#### Exercise directions:
Output the entries exactly as they appear. Pictures should not be included.

[Before-and-after change records]

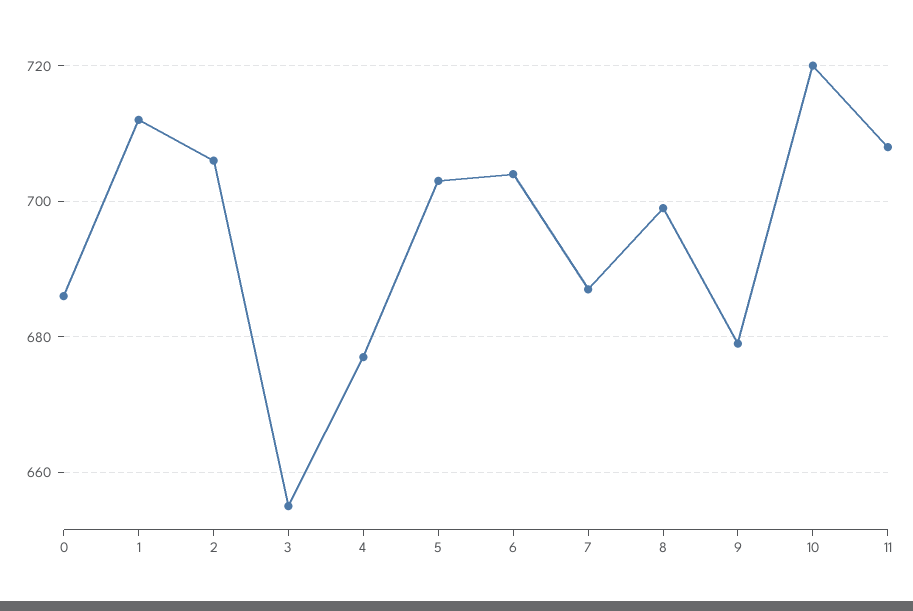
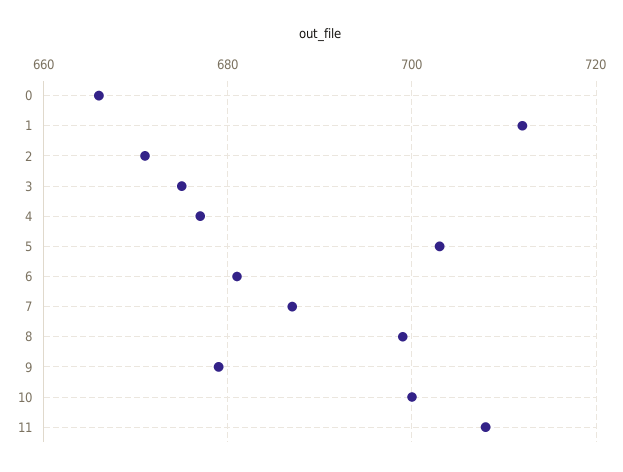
  {
-   "0": 685,
+   "0": 665,
    "1": 710,
-   "2": 705,
+   "2": 670,
-   "3": 655,
+   "3": 675,
    "4": 675,
    "5": 705,
-   "6": 705,
+   "6": 680,
    "7": 685,
    "8": 700,
    "9": 680,
-   "10": 720,
+   "10": 700,
    "11": 710
  }

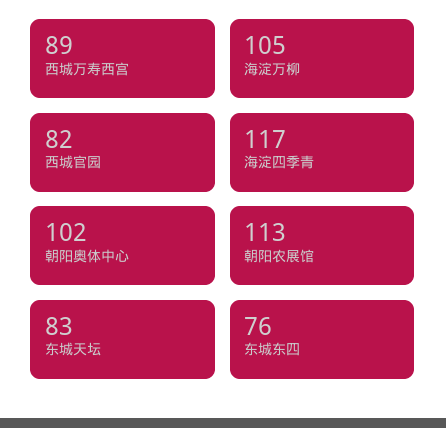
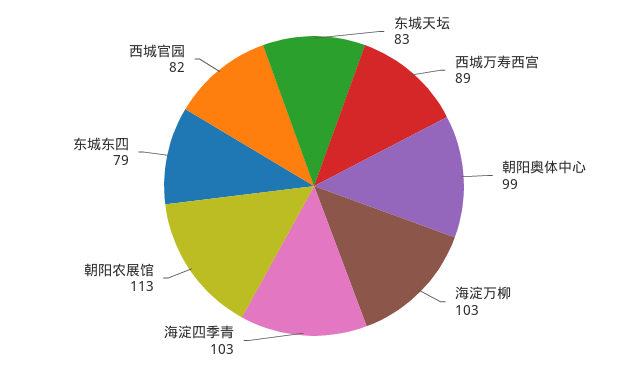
  {
    "西城万寿西宫": 89,
-   "海淀万柳": 105,
+   "海淀万柳": 103,
    "西城官园": 82,
-   "海淀四季青": 117,
+   "海淀四季青": 103,
-   "朝阳奥体中心": 102,
+   "朝阳奥体中心": 99,
    "朝阳农展馆": 113,
    "东城天坛": 83,
-   "东城东四": 76
+   "东城东四": 79
  }

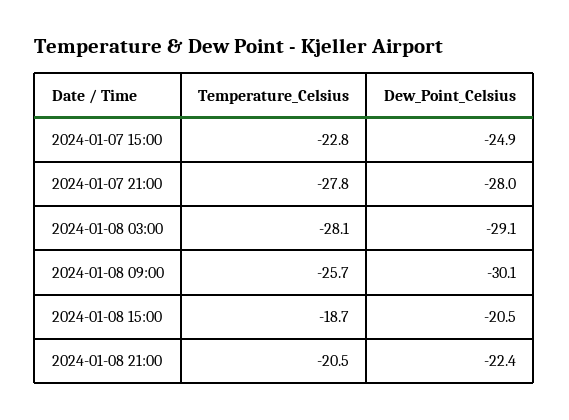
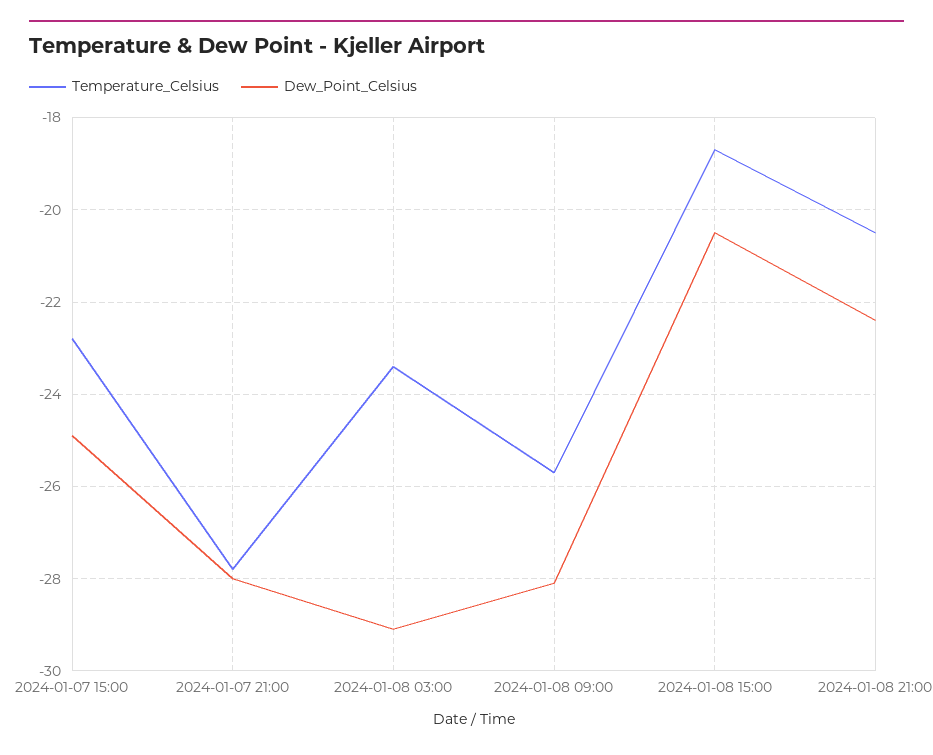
  {
    "Temperature_Celsius": {
      "2024-01-07 15:00": -22.8,
      "2024-01-07 21:00": -27.8,
-     "2024-01-08 03:00": -28.1,
+     "2024-01-08 03:00": -23.5,
      "2024-01-08 09:00": -25.7,
      "2024-01-08 15:00": -18.7,
      "2024-01-08 21:00": -20.5
    },
    "Dew_Point_Celsius": {
      "2024-01-07 15:00": -24.9,
      "2024-01-07 21:00": -28,
      "2024-01-08 03:00": -29.1,
-     "2024-01-08 09:00": -30.1,
+     "2024-01-08 09:00": -28,
      "2024-01-08 15:00": -20.5,
      "2024-01-08 21:00": -22.4
    }
  }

#### Output for this exercise:
  {
-   "0": 685,
+   "0": 665,
    "1": 710,
-   "2": 705,
+   "2": 670,
-   "3": 655,
+   "3": 675,
    "4": 675,
    "5": 705,
-   "6": 705,
+   "6": 680,
    "7": 685,
    "8": 700,
    "9": 680,
-   "10": 720,
+   "10": 700,
    "11": 710
  }

  {
    "西城万寿西宫": 89,
-   "海淀万柳": 105,
+   "海淀万柳": 103,
    "西城官园": 82,
-   "海淀四季青": 117,
+   "海淀四季青": 103,
-   "朝阳奥体中心": 102,
+   "朝阳奥体中心": 99,
    "朝阳农展馆": 113,
    "东城天坛": 83,
-   "东城东四": 76
+   "东城东四": 79
  }

  {
    "Temperature_Celsius": {
      "2024-01-07 15:00": -22.8,
      "2024-01-07 21:00": -27.8,
-     "2024-01-08 03:00": -28.1,
+     "2024-01-08 03:00": -23.5,
      "2024-01-08 09:00": -25.7,
      "2024-01-08 15:00": -18.7,
      "2024-01-08 21:00": -20.5
    },
    "Dew_Point_Celsius": {
      "2024-01-07 15:00": -24.9,
      "2024-01-07 21:00": -28,
      "2024-01-08 03:00": -29.1,
-     "2024-01-08 09:00": -30.1,
+     "2024-01-08 09:00": -28,
      "2024-01-08 15:00": -20.5,
      "2024-01-08 21:00": -22.4
    }
  }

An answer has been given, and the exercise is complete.